Royal P. Mortenson
By Paul Wood
CHAMPAIGN — Col. Royal P. Mortenson served around the world during a 30-year career as an infantry officer in the Marine Corps.
As commander of an infantry battalion of more than 900 Marines, he led the battalion in combat operations in Iraq in 2003.
His battalion took significant casualties during the battle of Al Naziriyah in March of 2003. He personally engaged in direct combat with Iraqi forces.
It’s a lifetime of service he treasures.
“I would have done it for free,” he said.
Mortenson, 61, retired from the Marine Corps in 2012, after 30 years, and he now serves as director of the Illinois Fire Service Institute.
The tradition of the Marine Corps runs deeply through the family. Mortenson’s father was a Marine in World War II. His two sons are serving now, one as a captain and the other as a first lieutenant, in the Marines.
The Chicago-area native was commissioned as a second lieutenant at 26, after graduate school in criminal justice at the University of Wisconsin-Milwaukee.
He served as a platoon commander and company executive officer at Marine Barracks-Guam in the mid-1980s.
As a colonel, he led the Afghanistan-Pakistan strategy and plan development for the chairman of the Joint Chiefs of Staff from 2007 to 2009.
Mortenson said the highest honor is to lead Marines in combat. He found his place in history.
In the march toward Baghdad in Operation Iraqi Freedom, as a lieutenant colonel battalion commander, he led Marines and coalition troops under fire.
En route to Baghdad, his battalion took 39 casualties — many devastatingly wounded. However, he is proud that none of his Marines or Navy corpsmen were killed in action.
The week of this interview, Mortenson noted that it was the 15th anniversary of Saddam Hussein’s downfall, which began with an air strike on the Presidential Palace in Baghdad on March 20, 2003.
The Marines take exceptional pride in being Marines.
Mortenson jokingly said, “There are two kinds of people in the world — Marines and people who wish they were Marines.”
But he more than appreciates what the other forces did for his troops in Iraq:
“I’ve had my life saved, and situations changed for the better in combat by the USAF and U.S. Navy pilots.”

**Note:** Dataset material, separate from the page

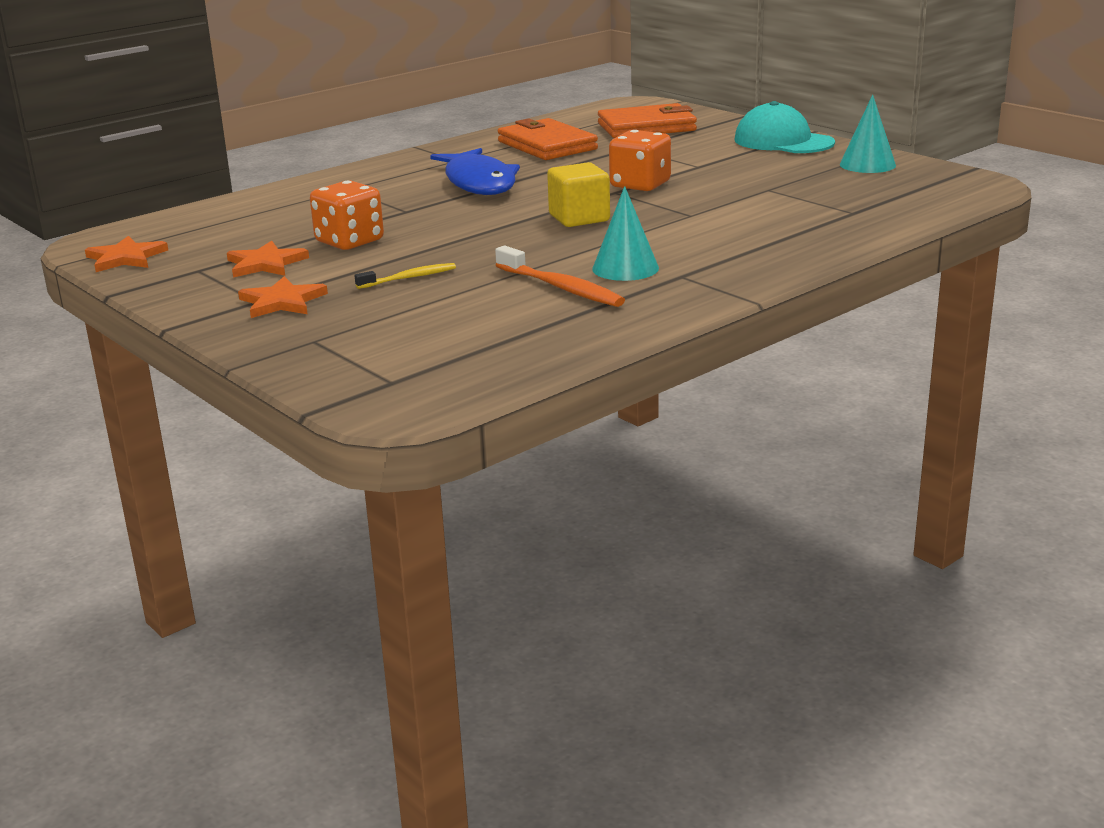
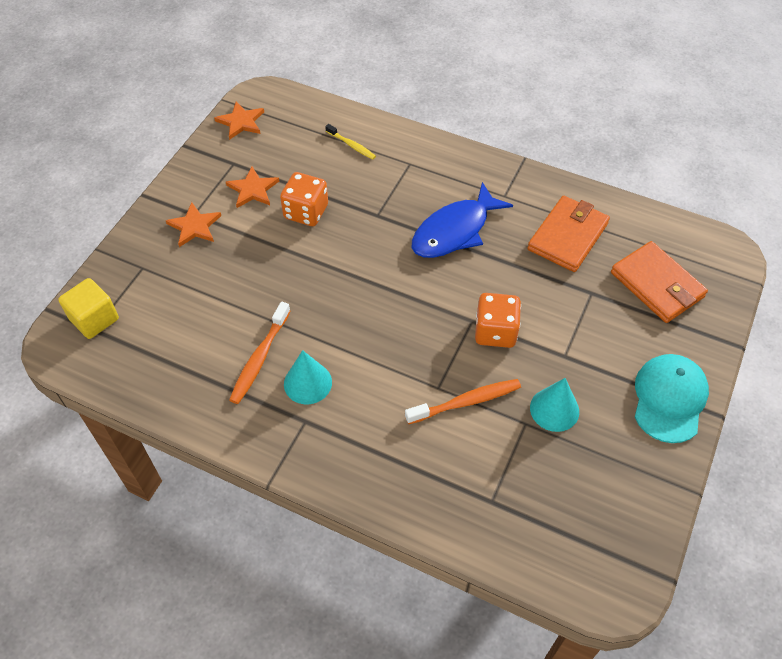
camera: 65 degrees right, 30 degrees up
yellow toothbrush [354,263,456,289] -> yellow toothbrush moved to [325,124,376,160]
yellow cube [547,162,610,227] -> yellow cube moved to [58,278,119,339]
turquoise cone [840,95,896,173] -> turquoise cone moved to [530,378,579,432]
none -> orange toothbrush [405,379,521,424]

Mortenson commanded at the infantry platoon, company, battalion and regimental level. He was a rifle company commander, a weapons company commander and operations officer for an infantry battalion from 1991 to 1994 at Camp Pendleton, Calif., as well as serving in staff positions at Marine Corps headquarters in Washington, D.C. in the late 1990s.
Mortenson also earned two master’s degrees while in the service.
In 2005, he assumed command of The Basic School at Marine Corps Combat Development Command in Quantico, Va. Shortly after, he served as the Central Asia/South Asia Division Chief for the chairman of the Joint Chiefs.
His responsibilities included Afghanistan-Pakistan strategy development work. In his last year of service, Mortenson was the director of the United States Marine Corps Command and Staff College, Marine Corps University, in Quantico, which includes graduate degrees.
The previous director of the Illinois Fire Service Institute was also a Marine colonel, Richard Jaehne, a longtime friend who led him to taking the University of Illinois position in 2012.
When it was time to retire, his friends told him he could have made a high salary as a consultant in Washington, but he said, “I didn’t want a job. I hadn’t had a job for 30 years. I had a life. I wanted to do something that would be another life.”
“It was a way to keep on making a contribution,” Mortenson said.